As one does with an internet connection, the inmates used their unfettered access to download a buttload of porn, ferrying it to inmates via a thumb drive. But the inmate caught with said thumb drive told investigators that “it was not just pornographic movies. It was like the new releases, TV series” as well as music.
Oh yes, there’s still more.
On these two homebrew machines investigators found a litany of software useful for hacking and encryption, as well as brute force password crackers, an email spamming program, and a Java-based tool used to commit man-in-the-middle attacks. Likely this cornucopia of illicit programs was how the pair were able to issue “passes for inmates to gain access to multiple areas within MCI” and gain access to “unauthorised inmate records including disciplinary records, sentencing data, and inmate locations”. Ho-lee crap.
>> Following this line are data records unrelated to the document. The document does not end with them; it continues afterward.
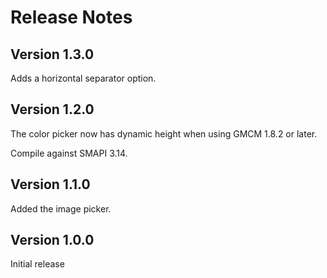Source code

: 
# Release Notes

## Version 1.3.0

Adds a horizontal separator option.

## Version 1.2.0

The color picker now has dynamic height when using GMCM 1.8.2 or later.

Compile against SMAPI 3.14.

## Version 1.1.0

Added the image picker.

## Version 1.0.0

Initial release
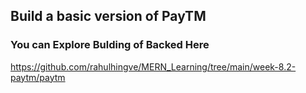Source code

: ## Build a basic version of PayTM

### You can Explore Bulding of Backed Here 
https://github.com/rahulhingve/MERN_Learning/tree/main/week-8.2-paytm/paytm
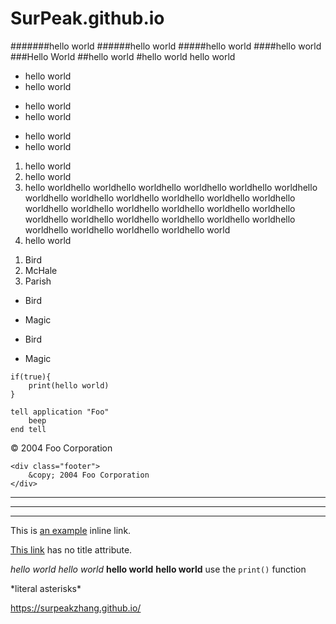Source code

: # SurPeak.github.io
#######hello world
######hello world
#####hello world
####hello world
###Hello World
##hello world
#hello world
hello world

* hello world
* hello world
+ hello world
+ hello world
- hello world
- hello world
1. hello world
3. hello world
4. hello worldhello worldhello worldhello worldhello worldhello worldhello worldhello worldhello worldhello worldhello worldhello worldhello worldhello worldhello worldhello worldhello worldhello worldhello worldhello worldhello worldhello worldhello worldhello worldhello worldhello worldhello worldhello worldhello world
2. hello world

<ol>
<li>Bird</li>
<li>McHale</li>
<li>Parish</li>
</ol>

*   Bird

*   Magic
<ul>
<li><p>Bird</p></li>
<li><p>Magic</p></li>
</ul>

    if(true){
        print(hello world)
    }

<pre><code>tell application "Foo"
    beep
end tell
</code></pre>

<div class="footer">
  &copy; 2004 Foo Corporation
</div>

<pre><code>&lt;div class="footer"&gt;
    &amp;copy; 2004 Foo Corporation
&lt;/div&gt;
</code></pre>

****
***
---
This is [an example](https://surpeakzhang.github.io/ "Title") inline link.

[This link](https://surpeakzhang.github.io/) has no title attribute.


*hello world*
_hello world_
**hello world**
__hello world__
use the `print()` function

\*literal asterisks\*

<https://surpeakzhang.github.io/>
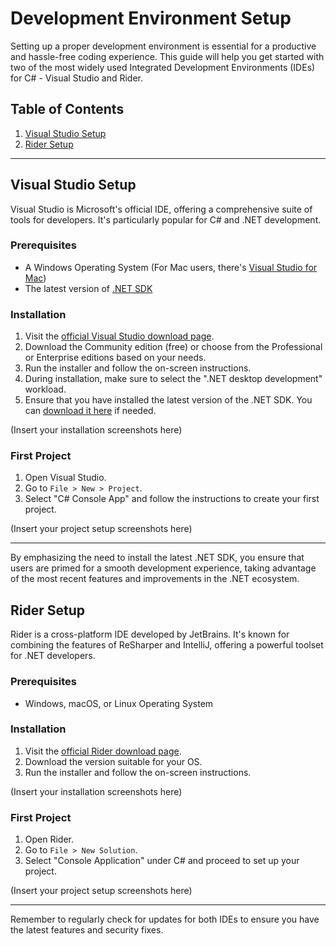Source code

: # Development Environment Setup

Setting up a proper development environment is essential for a productive and hassle-free coding experience. This guide will help you get started with two of the most widely used Integrated Development Environments (IDEs) for C# - Visual Studio and Rider.

## Table of Contents

1. [Visual Studio Setup](#visual-studio)
2. [Rider Setup](#rider)

---

## Visual Studio Setup

Visual Studio is Microsoft's official IDE, offering a comprehensive suite of tools for developers. It's particularly popular for C# and .NET development.

### Prerequisites

- A Windows Operating System (For Mac users, there's [Visual Studio for Mac](https://visualstudio.microsoft.com/vs/mac/))
- The latest version of [.NET SDK](https://dotnet.microsoft.com/download/dotnet)

### Installation

1. Visit the [official Visual Studio download page](https://visualstudio.microsoft.com/downloads/).
2. Download the Community edition (free) or choose from the Professional or Enterprise editions based on your needs.
3. Run the installer and follow the on-screen instructions.
4. During installation, make sure to select the ".NET desktop development" workload.
5. Ensure that you have installed the latest version of the .NET SDK. You can [download it here](https://dotnet.microsoft.com/download/dotnet) if needed.

(Insert your installation screenshots here)

### First Project

1. Open Visual Studio.
2. Go to `File > New > Project`.
3. Select "C# Console App" and follow the instructions to create your first project.

(Insert your project setup screenshots here)

---

By emphasizing the need to install the latest .NET SDK, you ensure that users are primed for a smooth development experience, taking advantage of the most recent features and improvements in the .NET ecosystem.

## Rider Setup

Rider is a cross-platform IDE developed by JetBrains. It's known for combining the features of ReSharper and IntelliJ, offering a powerful toolset for .NET developers.

### Prerequisites

- Windows, macOS, or Linux Operating System

### Installation

1. Visit the [official Rider download page](https://www.jetbrains.com/rider/download/).
2. Download the version suitable for your OS.
3. Run the installer and follow the on-screen instructions.

(Insert your installation screenshots here)

### First Project

1. Open Rider.
2. Go to `File > New Solution`.
3. Select "Console Application" under C# and proceed to set up your project.

(Insert your project setup screenshots here)

---

Remember to regularly check for updates for both IDEs to ensure you have the latest features and security fixes.

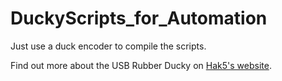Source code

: <!--
 * SPDX-FileCopyrightText: 2020 0verk1ll
 *
 * SPDX-License-Identifier: GPL-3.0-or-later
-->

# DuckyScripts_for_Automation

Just use a duck encoder to compile the scripts.

Find out more about the USB Rubber Ducky on [Hak5's website](https://shop.hak5.org/products/usb-rubber-ducky-deluxe).
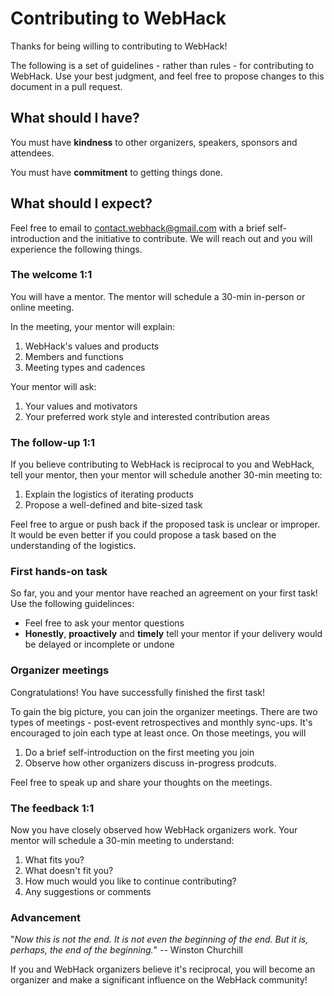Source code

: # Contributing to WebHack

Thanks for being willing to contributing to WebHack!

The following is a set of guidelines - rather than rules - for contributing to WebHack. Use your best judgment, and feel free to propose changes to this document in a pull request.

## What should I have?

You must have **kindness** to other organizers, speakers, sponsors and attendees. 

You must have **commitment** to getting things done. 

## What should I expect?

Feel free to email to contact.webhack@gmail.com with a brief self-introduction and the initiative to contribute. We will reach out and you will experience the following things.

### The welcome 1:1

You will have a mentor. The mentor will schedule a 30-min in-person or online meeting.

In the meeting, your mentor will explain:

1.  WebHack's values and products
2. Members and functions
3. Meeting types and cadences

Your mentor will ask:

1. Your values and motivators
2. Your preferred work style and interested contribution areas

### The follow-up 1:1

If you believe contributing to WebHack is reciprocal to you and WebHack, tell your mentor, then your mentor will schedule another 30-min meeting to:

1. Explain the logistics of iterating products
2. Propose a well-defined and bite-sized task

Feel free to argue or push back if the proposed task is unclear or improper. It would be even better if you could propose a task based on the understanding of the logistics.   

### First hands-on task

So far, you and your mentor have reached an agreement on your first task! Use the following guidelinces:

* Feel free to ask your mentor questions 
* **Honestly**, **proactively** and **timely** tell your mentor if your delivery would be delayed or incomplete or undone

### Organizer meetings

Congratulations! You have successfully finished the first task! 

To gain the big picture, you can join the organizer meetings. There are two types of meetings - post-event retrospectives and monthly sync-ups. It's encouraged to join each type at least once. On those meetings, you will 

1. Do a brief self-introduction on the first meeting you join
2. Observe how other organizers discuss in-progress prodcuts. 

Feel free to speak up and share your thoughts on the meetings.  

### The feedback 1:1

Now you have closely observed how WebHack organizers work. Your mentor will schedule a 30-min meeting to understand:

1. What fits you?
2. What doesn't fit you?
3. How much would you like to continue contributing?
4. Any suggestions or comments

### Advancement

"*Now this is not the end. It is not even the beginning of the end. But it is, perhaps, the end of the beginning.*" -- Winston Churchill

If you and WebHack organizers believe it's reciprocal, you will become an organizer and make a significant influence on the WebHack community!

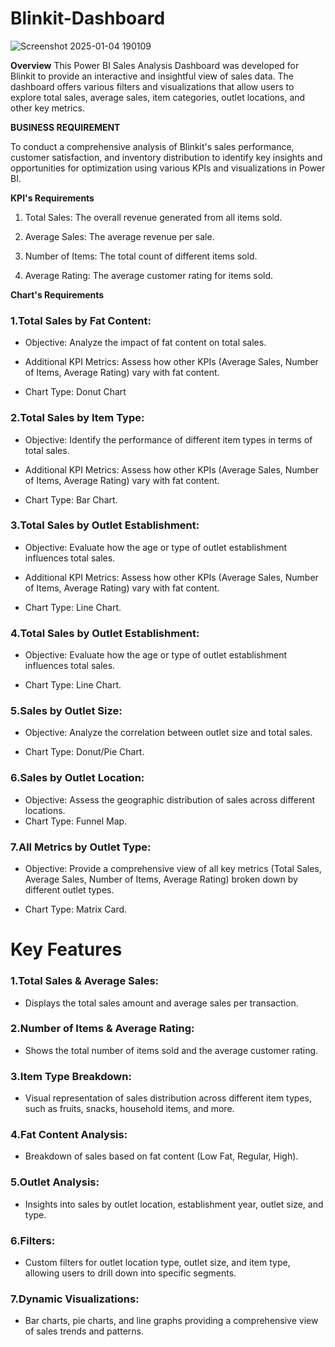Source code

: # Blinkit-Dashboard

![Screenshot 2025-01-04 190109](https://github.com/user-attachments/assets/36edfefd-6857-437a-8e27-2264178989f6)




**Overview**
This Power BI Sales Analysis Dashboard was developed for Blinkit  to provide an interactive and insightful view of sales data. The dashboard offers various filters and visualizations that allow users to explore total sales, average sales, item categories, outlet locations, and other key metrics.

**BUSINESS REQUIREMENT**

To conduct a comprehensive analysis of Blinkit's sales performance, customer satisfaction, and inventory distribution to identify key insights and opportunities for optimization using various KPIs and visualizations in Power BI.

**KPI's Requirements**

1. Total Sales: The overall revenue generated from all items sold.

2. Average Sales: The average revenue per sale.

3. Number of Items: The total count of different items sold.

4. Average Rating: The average customer rating for items sold.

**Chart's Requirements**

### 1.Total Sales by Fat Content:

+ Objective: Analyze the impact of fat content on total sales.

+ Additional KPI Metrics: Assess how other KPIs (Average Sales, Number of Items, Average Rating) vary with fat content.

+ Chart Type: Donut Chart

### 2.Total Sales by Item Type:

* Objective: Identify the performance of different item types in terms of total sales.

* Additional KPI Metrics: Assess how other KPIs (Average Sales, Number of Items, Average Rating) vary with fat content.

* Chart Type: Bar Chart.

### 3.Total Sales by Outlet Establishment:

* Objective: Evaluate how the age or type of outlet establishment influences total sales.

* Additional KPI Metrics: Assess how other KPIs (Average Sales, Number of Items, Average Rating) vary with fat content.

* Chart Type: Line Chart. 

### 4.Total Sales by Outlet Establishment:

* Objective: Evaluate how the age or type of outlet establishment influences total sales.

* Chart Type: Line Chart. 

### 5.Sales by Outlet Size:

* Objective: Analyze the correlation between outlet size and total sales.

* Chart Type: Donut/Pie Chart.

### 6.Sales by Outlet Location:

* Objective: Assess the geographic distribution of sales across different locations.
* Chart Type: Funnel Map. 

### 7.All Metrics by Outlet Type:

* Objective: Provide a comprehensive view of all key metrics (Total Sales, Average Sales, Number of Items, Average Rating) broken down by different outlet types.

* Chart Type: Matrix Card. 

# Key Features
### 1.Total Sales & Average Sales:

* Displays the total sales amount and average sales per transaction.

### 2.Number of Items & Average Rating:

* Shows the total number of items sold and the average customer rating.

### 3.Item Type Breakdown:

* Visual representation of sales distribution across different item types, such as fruits, snacks, household items, and more.

### 4.Fat Content Analysis:

* Breakdown of sales based on fat content (Low Fat, Regular, High).

### 5.Outlet Analysis:

* Insights into sales by outlet location, establishment year, outlet size, and type.

### 6.Filters:

* Custom filters for outlet location type, outlet size, and item type, allowing users to drill down into specific segments.

### 7.Dynamic Visualizations:

* Bar charts, pie charts, and line graphs providing a comprehensive view of sales trends and patterns.

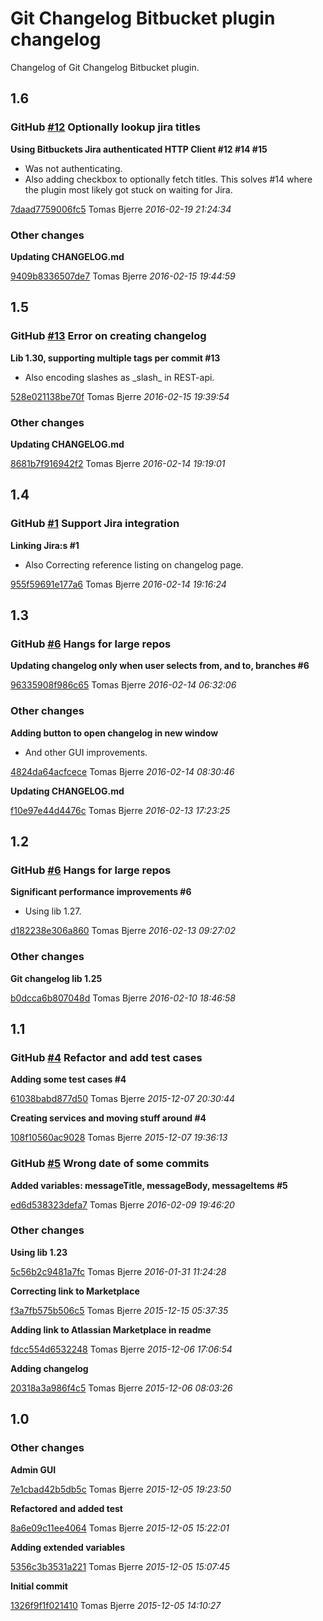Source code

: # Git Changelog Bitbucket plugin changelog

Changelog of Git Changelog Bitbucket plugin.

## 1.6
### GitHub [#12](https://github.com/tomasbjerre/git-changelog-bitbucket-plugin/issues/12) Optionally lookup jira titles

**Using Bitbuckets Jira authenticated HTTP Client #12 #14 #15**

 * Was not authenticating. 
 * Also adding checkbox to optionally fetch titles. This solves #14 where the plugin most likely got stuck on waiting for Jira. 

[7daad7759006fc5](https://github.com/tomasbjerre/git-changelog-bitbucket-plugin/commit/7daad7759006fc5) Tomas Bjerre *2016-02-19 21:24:34*


### Other changes

**Updating CHANGELOG.md**


[9409b8336507de7](https://github.com/tomasbjerre/git-changelog-bitbucket-plugin/commit/9409b8336507de7) Tomas Bjerre *2016-02-15 19:44:59*


## 1.5
### GitHub [#13](https://github.com/tomasbjerre/git-changelog-bitbucket-plugin/issues/13) Error on creating changelog

**Lib 1.30, supporting multiple tags per commit #13**

 * Also encoding slashes as \_slash\_ in REST-api. 

[528e021138be70f](https://github.com/tomasbjerre/git-changelog-bitbucket-plugin/commit/528e021138be70f) Tomas Bjerre *2016-02-15 19:39:54*


### Other changes

**Updating CHANGELOG.md**


[8681b7f916942f2](https://github.com/tomasbjerre/git-changelog-bitbucket-plugin/commit/8681b7f916942f2) Tomas Bjerre *2016-02-14 19:19:01*


## 1.4
### GitHub [#1](https://github.com/tomasbjerre/git-changelog-bitbucket-plugin/issues/1) Support Jira integration

**Linking Jira:s #1**

 * Also Correcting reference listing on changelog page. 

[955f59691e177a6](https://github.com/tomasbjerre/git-changelog-bitbucket-plugin/commit/955f59691e177a6) Tomas Bjerre *2016-02-14 19:16:24*


## 1.3
### GitHub [#6](https://github.com/tomasbjerre/git-changelog-bitbucket-plugin/issues/6) Hangs for large repos

**Updating changelog only when user selects from, and to, branches #6**


[96335908f986c65](https://github.com/tomasbjerre/git-changelog-bitbucket-plugin/commit/96335908f986c65) Tomas Bjerre *2016-02-14 06:32:06*


### Other changes

**Adding button to open changelog in new window**

 * And other GUI improvements. 

[4824da64acfcece](https://github.com/tomasbjerre/git-changelog-bitbucket-plugin/commit/4824da64acfcece) Tomas Bjerre *2016-02-14 08:30:46*

**Updating CHANGELOG.md**


[f10e97e44d4476c](https://github.com/tomasbjerre/git-changelog-bitbucket-plugin/commit/f10e97e44d4476c) Tomas Bjerre *2016-02-13 17:23:25*


## 1.2
### GitHub [#6](https://github.com/tomasbjerre/git-changelog-bitbucket-plugin/issues/6) Hangs for large repos

**Significant performance improvements #6**

 * Using lib 1.27. 

[d182238e306a860](https://github.com/tomasbjerre/git-changelog-bitbucket-plugin/commit/d182238e306a860) Tomas Bjerre *2016-02-13 09:27:02*


### Other changes

**Git changelog lib 1.25**


[b0dcca6b807048d](https://github.com/tomasbjerre/git-changelog-bitbucket-plugin/commit/b0dcca6b807048d) Tomas Bjerre *2016-02-10 18:46:58*


## 1.1
### GitHub [#4](https://github.com/tomasbjerre/git-changelog-bitbucket-plugin/issues/4) Refactor and add test cases

**Adding some test cases #4**


[61038babd877d50](https://github.com/tomasbjerre/git-changelog-bitbucket-plugin/commit/61038babd877d50) Tomas Bjerre *2015-12-07 20:30:44*

**Creating services and moving stuff around #4**


[108f10560ac9028](https://github.com/tomasbjerre/git-changelog-bitbucket-plugin/commit/108f10560ac9028) Tomas Bjerre *2015-12-07 19:36:13*


### GitHub [#5](https://github.com/tomasbjerre/git-changelog-bitbucket-plugin/issues/5) Wrong date of some commits

**Added variables: messageTitle, messageBody, messageItems #5**


[ed6d538323defa7](https://github.com/tomasbjerre/git-changelog-bitbucket-plugin/commit/ed6d538323defa7) Tomas Bjerre *2016-02-09 19:46:20*


### Other changes

**Using lib 1.23**


[5c56b2c9481a7fc](https://github.com/tomasbjerre/git-changelog-bitbucket-plugin/commit/5c56b2c9481a7fc) Tomas Bjerre *2016-01-31 11:24:28*

**Correcting link to Marketplace**


[f3a7fb575b506c5](https://github.com/tomasbjerre/git-changelog-bitbucket-plugin/commit/f3a7fb575b506c5) Tomas Bjerre *2015-12-15 05:37:35*

**Adding link to Atlassian Marketplace in readme**


[fdcc554d6532248](https://github.com/tomasbjerre/git-changelog-bitbucket-plugin/commit/fdcc554d6532248) Tomas Bjerre *2015-12-06 17:06:54*

**Adding changelog**


[20318a3a986f4c5](https://github.com/tomasbjerre/git-changelog-bitbucket-plugin/commit/20318a3a986f4c5) Tomas Bjerre *2015-12-06 08:03:26*


## 1.0
### Other changes

**Admin GUI**


[7e1cbad42b5db5c](https://github.com/tomasbjerre/git-changelog-bitbucket-plugin/commit/7e1cbad42b5db5c) Tomas Bjerre *2015-12-05 19:23:50*

**Refactored and added test**


[8a6e09c11ee4064](https://github.com/tomasbjerre/git-changelog-bitbucket-plugin/commit/8a6e09c11ee4064) Tomas Bjerre *2015-12-05 15:22:01*

**Adding extended variables**


[5356c3b3531a221](https://github.com/tomasbjerre/git-changelog-bitbucket-plugin/commit/5356c3b3531a221) Tomas Bjerre *2015-12-05 15:07:45*

**Initial commit**


[1326f9f1f021410](https://github.com/tomasbjerre/git-changelog-bitbucket-plugin/commit/1326f9f1f021410) Tomas Bjerre *2015-12-05 14:10:27*


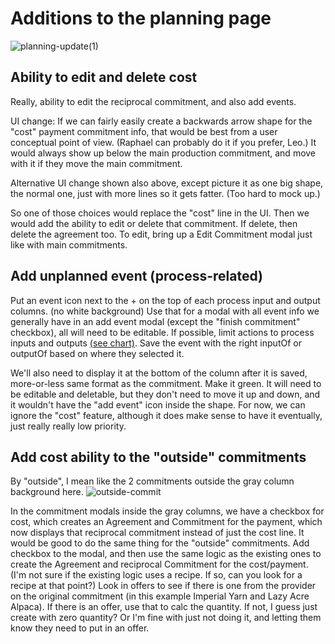 # Additions to the planning page

![planning-update(1)](https://github.com/user-attachments/assets/e30b5649-2682-4087-b159-3afe8d67c72f)

## Ability to edit and delete cost

Really, ability to edit the reciprocal commitment, and also add events. 

UI change: If we can fairly easily create a backwards arrow shape for the "cost" payment commitment info, that would be best from a user conceptual point of view.  (Raphael can probably do it if you prefer, Leo.)  It would always show up below the main production commitment, and move with it if they move the main commitment.

Alternative UI change shown also above, except picture it as one big shape, the normal one, just with more lines so it gets fatter.  (Too hard to mock up.)

So one of those choices would replace the "cost" line in the UI.  Then we would add the ability to edit or delete that commitment.  If delete, then delete the agreement too.  To edit, bring up a Edit Commitment modal just like with main commitments.

## Add unplanned event (process-related)

Put an event icon next to the + on the top of each process input and output columns. (no white background) Use that for a modal with all event info we generally have in an add event modal (except the "finish commitment" checkbox), all will need to be editable.  If possible, limit actions to process inputs and outputs [(see chart)](https://www.valueflo.ws/concepts/actions/#behaviors-by-action).  Save the event with the right inputOf or outputOf based on where they selected it.

We'll also need to display it at the bottom of the column after it is saved, more-or-less same format as the commitment.  Make it green.  It will need to be editable and deletable, but they don't need to move it up and down, and it wouldn't have the "add event" icon inside the shape.  For now, we can ignore the "cost" feature, although it does make sense to have it eventually, just really really low priority.

## Add cost ability to the "outside" commitments

By "outside", I mean like the 2 commitments outside the gray column background here.
![outside-commit](https://github.com/user-attachments/assets/ce6b7b9b-326a-43b6-9285-435e54507be5)

In the commitment modals inside the gray columns, we have a checkbox for cost, which creates an Agreement and Commitment for the payment, which now displays that reciprocal commitment instead of just the cost line.  It would be good to do the same thing for the "outside" commitments.  Add checkbox to the modal, and then use the same logic as the existing ones to create the Agreement and reciprocal Commitment for the cost/payment.  (I'm not sure if the existing logic uses a recipe.  If so, can you look for a recipe at that point?)  Look in offers to see if there is one from the provider on the original commitment (in this example Imperial Yarn and Lazy Acre Alpaca). If there is an offer, use that to calc the quantity.  If not, I guess just create with zero quantity?  Or I'm fine with just not doing it, and letting them know they need to put in an offer.
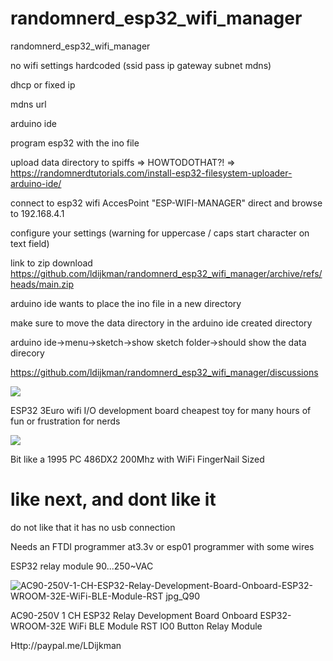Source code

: # randomnerd_esp32_wifi_manager
randomnerd_esp32_wifi_manager

no wifi settings hardcoded  (ssid pass ip gateway subnet mdns)

dhcp or fixed ip 

mdns url

arduino ide

program esp32 with the ino file

upload data directory to spiffs => HOWTODOTHAT?! => https://randomnerdtutorials.com/install-esp32-filesystem-uploader-arduino-ide/

connect to esp32 wifi AccesPoint "ESP-WIFI-MANAGER" direct and browse to 192.168.4.1

configure your settings  (warning for uppercase / caps start character on text field)

link to zip download https://github.com/ldijkman/randomnerd_esp32_wifi_manager/archive/refs/heads/main.zip

arduino ide wants to place the ino file in a new directory

make sure to move the data directory in the arduino ide created directory

arduino ide->menu->sketch->show sketch folder->should show the data direcory

https://github.com/ldijkman/randomnerd_esp32_wifi_manager/discussions

<img src="https://github.com/ldijkman/randomnerd_esp32_wifi_manager/blob/main/Screenshot_20220103-185651_Chrome.jpg">

ESP32 3Euro wifi I/O development board cheapest toy for many hours of fun or frustration for nerds

<img src="https://github.com/ldijkman/randomnerd_esp32_wifi_manager/blob/main/1a797308-f351-432d-aa6e-2dd87f9fd5ff.jpeg">

Bit like a 1995 PC 486DX2 200Mhz with WiFi FingerNail Sized

# like next, and dont like it

do not like that it has no usb connection

Needs an FTDI programmer at3.3v or esp01 programmer with some wires



ESP32 relay module 90...250~VAC



![AC90-250V-1-CH-ESP32-Relay-Development-Board-Onboard-ESP32-WROOM-32E-WiFi-BLE-Module-RST jpg_Q90](https://user-images.githubusercontent.com/45427770/147869576-b0d2661a-d553-4a80-832f-896d3b2ce9ca.jpg)

AC90-250V 1 CH ESP32 Relay Development Board Onboard ESP32-WROOM-32E WiFi BLE Module RST IO0 Button Relay Module

Http://paypal.me/LDijkman
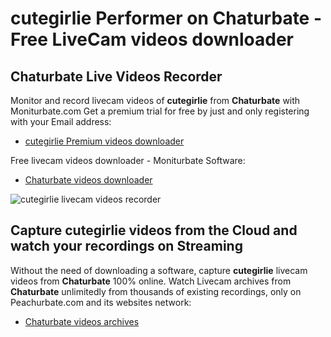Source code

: # cutegirlie Performer on Chaturbate - Free LiveCam videos downloader

## Chaturbate Live Videos Recorder

Monitor and record livecam videos of **cutegirlie** from **Chaturbate** with Moniturbate.com
Get a premium trial for free by just and only registering with your Email address:
* [cutegirlie Premium videos downloader](https://moniturbate.com/request-demo-licence-key.html)

Free livecam videos downloader - Moniturbate Software:
* [Chaturbate videos downloader](https://moniturbate.com/moniturbate-download-software.html)

![cutegirlie livecam videos recorder](https://peachurnet.com/templates/moniturbate-software.png)


## Capture cutegirlie videos from the Cloud and watch your recordings on Streaming

Without the need of downloading a software, capture **cutegirlie** livecam videos from **Chaturbate** 100% online.
Watch Livecam archives from **Chaturbate** unlimitedly from thousands of existing recordings, only on Peachurbate.com and its websites network:
* [Chaturbate videos archives](https://peachurnet.com/)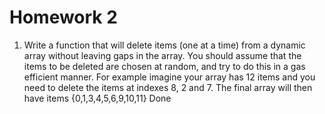 # Homework 2
1. Write a function that will delete items (one at a time) from a dynamic array without
leaving gaps in the array. You should assume that the items to be deleted are chosen at
random, and try to do this in a gas efficient manner.
For example imagine your array has 12 items and you need to delete the items at indexes
8, 2 and 7.
The final array will then have items {0,1,3,4,5,6,9,10,11}
Done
Given that oversight at MCI is clearly lacking, the only way these two masterminds were caught at all was due to employee bandwidth throttling. Remember Ray Canterbury? An automated message informed MCI staff that on Friday 3 July 2015 “a computer operating through the ODRC computer network had exceeded a daily internet usage threshold”. The credentials were tied to Canterbury, who only worked Monday through Thursday. Considering the level of sneakiness required to build computers from scratch, run network cables, and steal someone’s identity, not looking up employee schedules is a spectacular own-goal.
The ring of prisoners involved with this data heist have been shipped off to other facilities, and MCI are shouldering the blame for not only allowing it to happen, but failing to notify Ohio State Highway Patrol as regulations apparently dictate.